As part of the Center for Air Climate and Energy Solutions (CACES), the team developed the first national model estimate for airborne ultrafine particle concentrations. The model will ultimately lead to a better understanding of UFP’s effects on health and hopefully one day impact air pollution policy. The findings were published in Environmental Science and Technology.

particle estimates

Source: CACES

National ultrafine particle concentration estimates

The center’s initial project was focused on figuring out how to measure air pollution at high spatial and temporal resolutions. After successfully completing studies at local levels, the team recognized that most American cities share similarities—people buy the same cars and stop to eat at the same fast-food restaurants—so the researchers developed a national estimate.

The team analyzed a national particle number concentration (PNC) dataset that consisted of fixed-site measurements from 19 urban locations, 15 rural locations, and four near-airport locations. The team also used their mobile laboratory to gather spatially dense data—the number of ultrafine particles in any given area (PNC) and the mass of those particles (PM2.5) from Pittsburgh PA, Oakland CA, and Baltimore MD.

With this data, the team created a land-use regression model—a statistical model that uses land-use, such as traffic on roadways—to predict concentrations in locations where they didn’t have measurements. They concluded that the average urban PNC is roughly three times larger than the rural PNC. PNC peaks in downtown and commercial areas indicating that local sources, including traffic and commercial cooking, drive this variation. Additionally, they found that PNC and PM2.5 are moderately correlated at the city scale but uncorrelated nationally. This indicates that moving forward epidemiologists studying the health effects of UFP should concentrate on effects of PNC versus those of PM2.5.

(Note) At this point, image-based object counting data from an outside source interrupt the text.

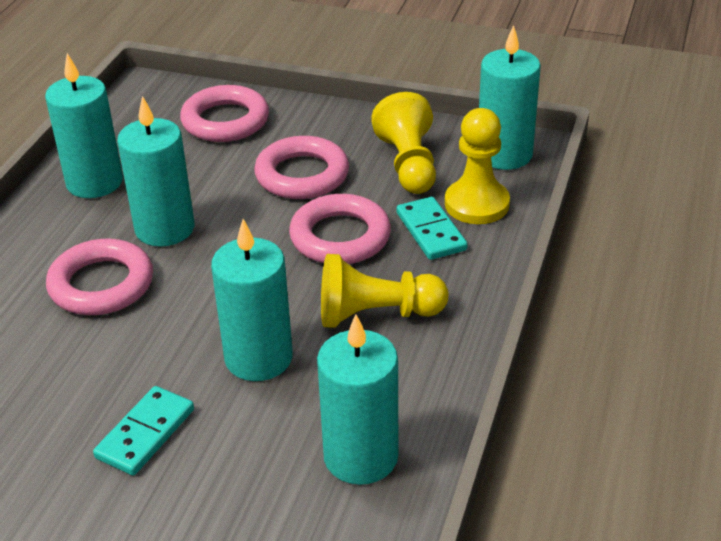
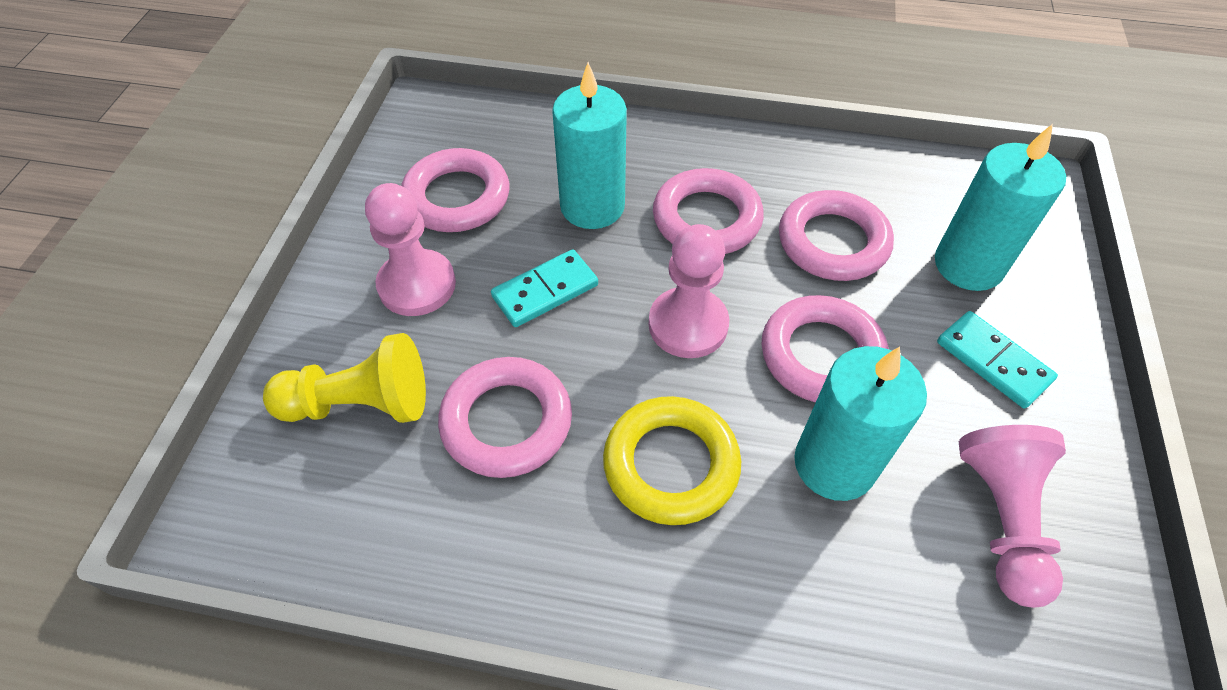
pink pawn: 0 -> 3
pink ring: 4 -> 5
turquoise candle: 5 -> 3
yellow pawn: 3 -> 1
yellow ring: 0 -> 1

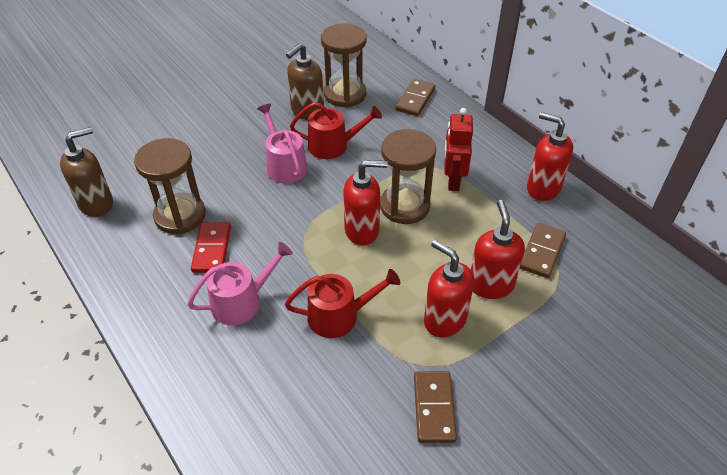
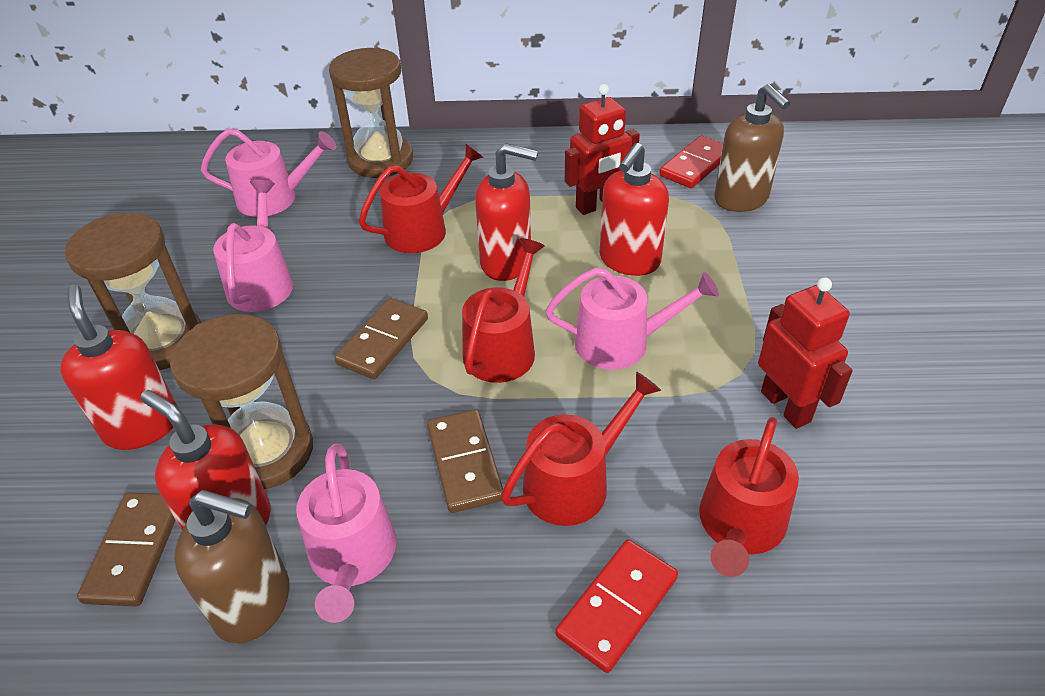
pink watering can: 2 -> 4
red domino: 1 -> 2
red robot: 1 -> 2
red watering can: 2 -> 4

Current U.S. pollution regulations target PM2.5 but not PNC. Because PNC was found to be strongly related to traffic and urban air pollution, and its intra-city distribution was different from PM2.5, perhaps targeting PM2.5. is not enough to reduce PNC. Regulations will likely need to focus specifically on PNC in order to reduce concentrations.

With this, the team’s research on PNC and PM2.5 is just beginning. They will be building on this study to analyze PM2.5 based on sources, such as traffic and commercial cooking. They plan to then unfold the results of both studies to tell the environmental justice story that lays beneath them.